= Theatre Royal, Hanley =

Former theatre in Hanley, Stoke-on-Trent, England, now a pub

The Theatre Royal, Hanley was a theatre in Stoke-on-Trent, England with a long history.

==History==

===First building===

The Royal Pottery Theatre opened on 25 November 1852 in Brunswick Street, Hanley, and was initially run by James Rogers. The building was converted from a Chartist meeting hall, and was originally a Methodist chapel. In 1857, this building was gutted and extended to create a larger venue for 1,400, such was the theatre's success.

===Second building===
In 1870 the old Royal Pottery Theatre was demolished and the new Theatre Royal and Opera House constructed. Designed by R. Twemlow to a cost of £4,500, it could hold 3,600. The facade of this building can be seen in Brunswick Street today as the entrance to the 'Fiction' nightclub. James Elphinstone took over in 1872, and his family ran the theatre for decades.

===Third building===
Elphinstone obtained plans from Charles J. Phipps and Frank Matcham, renowned theatrical architects, and again rebuilt the venue in 1887. A new auditorium was constructed to the south of the old theatre, which was converted into the stage. Entrance for the 2,600 patrons was still from Brunswick Street until a new entrance block was constructed in Pall Mall, still visible today with additional rendering. Further work took place in 1894 by Frank Matcham to extend the auditorium southwards to increase its capacity, and to install electric light.

The theatre mainly featured a mix of drama, opera, and musical comedy until the 1920s when variety became the mainstay. The theatre's 'Hanley Babes', formed from young girls from local dance groups, became synonymous with the annual pantomime.

On 2 June 1949, the stage and auditorium of the venue were destroyed by fire in the early hours during a run of the Sadler's Wells Ballet.

===Fourth building===

====1951–1961====
Work began in 1950 to construct a new theatre in the ruins of the old. Designed by Edward Foresaw and George Greaves. it could hold 1,800 people over three levels. The opening performance was on 14 August 1951, with the national tour of Annie Get Your Gun.

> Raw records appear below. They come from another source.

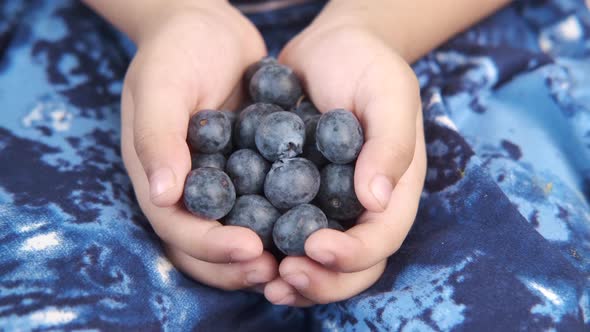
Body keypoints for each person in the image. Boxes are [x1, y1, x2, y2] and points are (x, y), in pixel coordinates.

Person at [1, 0, 588, 330]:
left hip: (429, 28)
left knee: (517, 306)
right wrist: (169, 14)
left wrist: (372, 26)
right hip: (118, 35)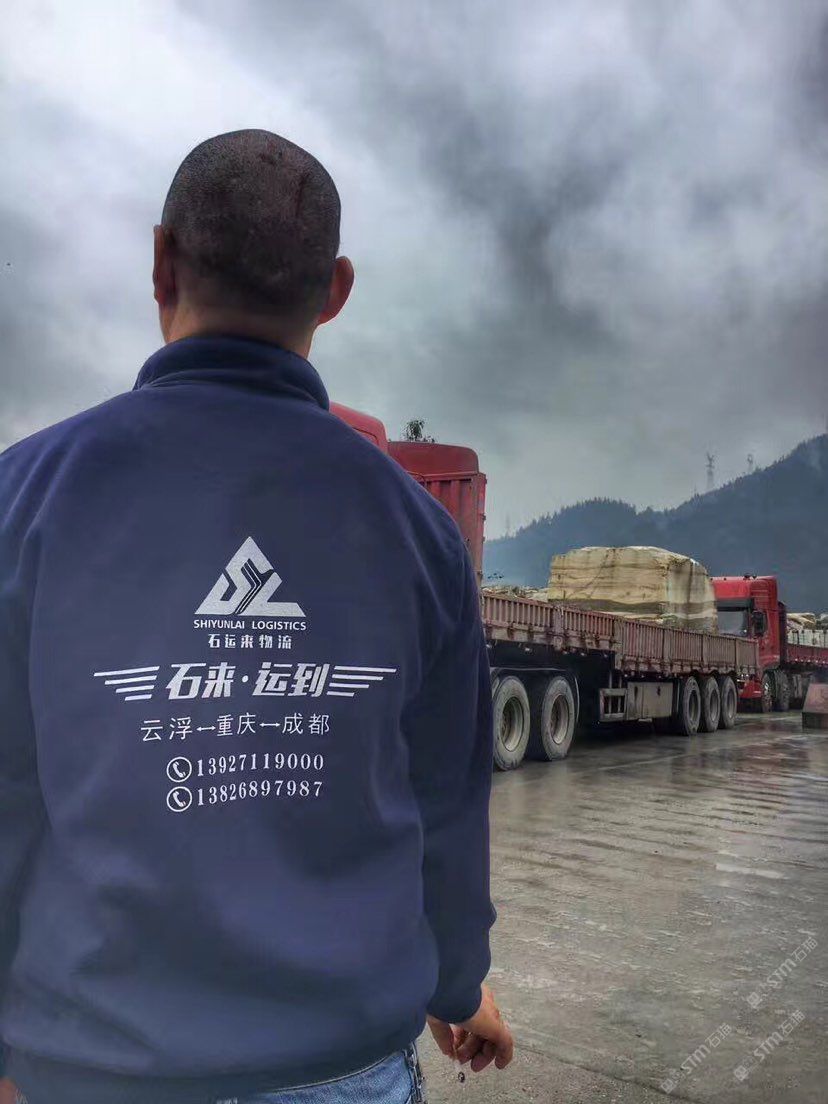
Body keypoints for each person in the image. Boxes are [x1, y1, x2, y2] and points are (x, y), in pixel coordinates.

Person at [0, 130, 513, 1104]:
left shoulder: (25, 501)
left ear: (161, 263)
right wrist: (456, 982)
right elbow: (448, 802)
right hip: (342, 1064)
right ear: (335, 291)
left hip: (97, 1060)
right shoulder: (419, 533)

The rise of television meant audiences dwindled, and owners Mecca converted the theatre to bingo in 1961 although local amateur dramatics still hired the venue. In 1966 a casino was opened on the stage, ending this practice.

====1981–2000====
In 1981 Mecca closed the bingo operation, and a local trust purchased the theatre. Following minor renovation it reopened in December 1982 with the pantomime Babes in the Wood. The theatre became moderately successful in the 1980s, producing a number of shows including Cabaret and the legendary UK tour of The Rocky Horror Show. The theatre's finances and management were troubled, suffering numerous lawsuits, bankruptcy hearings and new management teams.

Whilst the nearby Regent Theatre obtained funding to be refurbished, local businessman Mike Lloyd purchased the Theatre Royal in 1996 and commenced a full refurbishment and renamed the building 'The Royal'. This too failed, with the building being sold off and gutted in 2000. Purchased by Luminar Leisure, it now houses two nightclubs.